Abstract: In the last decade, many different types of neural networks have been developed. They showed us the amazing power and opportunities of machine learning. Everywhere in the world processes are replaced by ML algorithms, people are matched with their dream job, products are recommended and cars are driven automatically. It is truly amazing what we can do with such models. On the other hand, when you take a critical look, the whole training process is not that efficient. We have to feed models with millions of labeled images or text inputs to make sure your algorithm will perform well. And thinks of what happens in this training process. Each input goes through many layers where multiplications and ReLu or sigmoid functions are applied to each item from the input. Forward and backwards! Due to backpropagation. Of course, with all the available computers in the form of GPU’s this is not really an issue. However, this costs a lot of energy. With that in mind, we do know that neural networks are sort of based on the way humans learn. Except that the human brain is much more energy efficient. Could we achieve that same energy-efficient level in artificial neural networks? The answer is yes!
In this talk, I will show you what is often called the third generation neural networks: Spiking Neural Networks. Based on the biological processes in the brain, this kind of neural network uses discrete spikes and sparse communication to learn. I will give short introduction to some biological processes in the human brain and from there we will define spiking neural networks. We will discuss the downsides compared to artificial neural networks due to their discontinuous nature and I will show a resolution to that. The accuracy maybe still falls short of the artificial neural networks but the field is evolving and I will show the great potential of these networks. You will also get an overview of some existing frameworks based on Pytorch.
Let’s go for great accuracy and major energy savings.

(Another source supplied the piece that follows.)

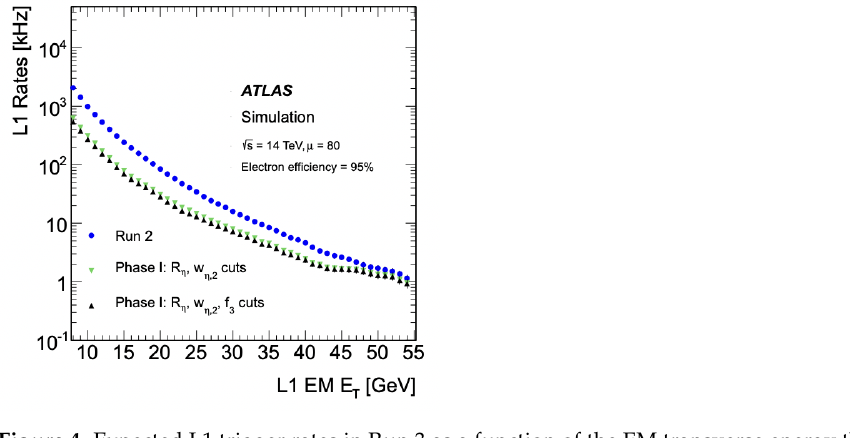
Figure 4. Expected L1 trigger rates in Run 3 as a function of the EM transverse energy threshold ( E T ) for the case of the Run 2 trigger electronics (blue) and the new upgraded digital trigger electronics with different selections of shower shape variables (black and green)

Bio: As a graduated Mathematician I'm particularly interested in the techniques and math behind algorithms. How do they search for the optimal solution and why is one algorithm faster than the other? In my work as a Data Scientist I develop algorithms or adapt existing solutions to customer needs and put them into production such they can get the most value out of it. In my own time I love to read popular scientific articles or books about mathematics, physics or astrophysics. Besides this I love traveling and cycling.